Establish quality baselines: define minimum acceptable thresholds for each quality metric based on your validation results. These baselines become the gates for future data collection — new episodes that do not meet the baselines are flagged for review or rejection. Review and update baselines quarterly as your understanding of data quality requirements evolves.

Convert your data quality pipeline from a one-time improvement project into a continuous monitoring system that maintains quality as new data flows in.

Build a monitoring dashboard that tracks key metrics in real-time during data collection: episodes collected per hour (throughput), quality check pass rate (rolling 100-episode window), per-camera frame drop rate, action label distribution (to detect distribution drift), and operator-specific quality metrics (to identify operators who need additional training).

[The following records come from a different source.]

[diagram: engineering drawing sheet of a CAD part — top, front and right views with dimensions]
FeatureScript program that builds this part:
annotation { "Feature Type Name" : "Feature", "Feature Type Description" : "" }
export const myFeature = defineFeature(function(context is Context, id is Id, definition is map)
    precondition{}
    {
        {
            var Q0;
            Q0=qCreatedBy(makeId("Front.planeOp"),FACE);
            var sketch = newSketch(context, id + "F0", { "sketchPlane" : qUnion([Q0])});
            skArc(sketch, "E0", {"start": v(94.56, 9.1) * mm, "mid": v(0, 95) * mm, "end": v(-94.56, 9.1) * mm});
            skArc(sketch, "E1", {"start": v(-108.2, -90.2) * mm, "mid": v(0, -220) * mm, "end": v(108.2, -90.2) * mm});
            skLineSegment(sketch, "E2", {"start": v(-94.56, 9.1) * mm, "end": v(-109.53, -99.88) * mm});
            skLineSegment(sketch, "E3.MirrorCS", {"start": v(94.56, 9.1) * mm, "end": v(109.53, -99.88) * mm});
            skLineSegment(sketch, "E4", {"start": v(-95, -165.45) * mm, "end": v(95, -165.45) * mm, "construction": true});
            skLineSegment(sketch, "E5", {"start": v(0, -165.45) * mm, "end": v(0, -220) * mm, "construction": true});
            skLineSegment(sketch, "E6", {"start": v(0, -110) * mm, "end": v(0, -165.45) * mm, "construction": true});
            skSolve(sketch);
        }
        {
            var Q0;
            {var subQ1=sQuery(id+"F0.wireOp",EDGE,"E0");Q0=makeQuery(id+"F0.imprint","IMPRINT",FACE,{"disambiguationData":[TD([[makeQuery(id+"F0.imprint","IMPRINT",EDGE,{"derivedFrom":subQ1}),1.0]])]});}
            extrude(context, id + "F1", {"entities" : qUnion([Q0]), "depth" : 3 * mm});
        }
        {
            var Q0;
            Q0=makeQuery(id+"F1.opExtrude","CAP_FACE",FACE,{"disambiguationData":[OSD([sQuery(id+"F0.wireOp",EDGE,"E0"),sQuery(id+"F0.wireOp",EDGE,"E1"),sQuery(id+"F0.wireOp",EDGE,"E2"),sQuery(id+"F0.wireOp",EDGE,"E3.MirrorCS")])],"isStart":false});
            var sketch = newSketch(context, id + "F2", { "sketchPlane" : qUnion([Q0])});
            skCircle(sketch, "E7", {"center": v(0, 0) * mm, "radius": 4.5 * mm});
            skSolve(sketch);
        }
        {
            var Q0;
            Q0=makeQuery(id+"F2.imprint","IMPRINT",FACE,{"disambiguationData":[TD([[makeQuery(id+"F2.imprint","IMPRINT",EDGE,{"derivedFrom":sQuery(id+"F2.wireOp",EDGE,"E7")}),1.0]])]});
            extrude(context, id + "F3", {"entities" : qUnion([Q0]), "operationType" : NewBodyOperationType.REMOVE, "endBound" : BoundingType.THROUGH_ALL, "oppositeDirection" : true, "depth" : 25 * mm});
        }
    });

Set up automated alerts for quality degradation: if the pass rate drops below 90%, if any single quality check starts failing on more than 5% of episodes, if the action distribution shifts by more than 2 standard deviations from the historical baseline, or if a camera starts dropping more than 1% of frames. Alerts should go to the data engineering team and the collection site supervisor simultaneously.

Implement a continuous improvement process: every week, review the quality check failure logs, identify the top 3 failure modes, investigate their root causes, and implement fixes. Common recurring issues include: camera calibration drift (recalibrate weekly), operator fatigue patterns (adjust break schedules), environment changes (lighting changes with season or weather), and robot mechanical wear (increasing joint backlash over time).

Document every pipeline change in a changelog with the date, what changed, why, and the expected impact. When a training run produces unexpected results, this changelog is the first place to look for data pipeline changes that might explain the anomaly.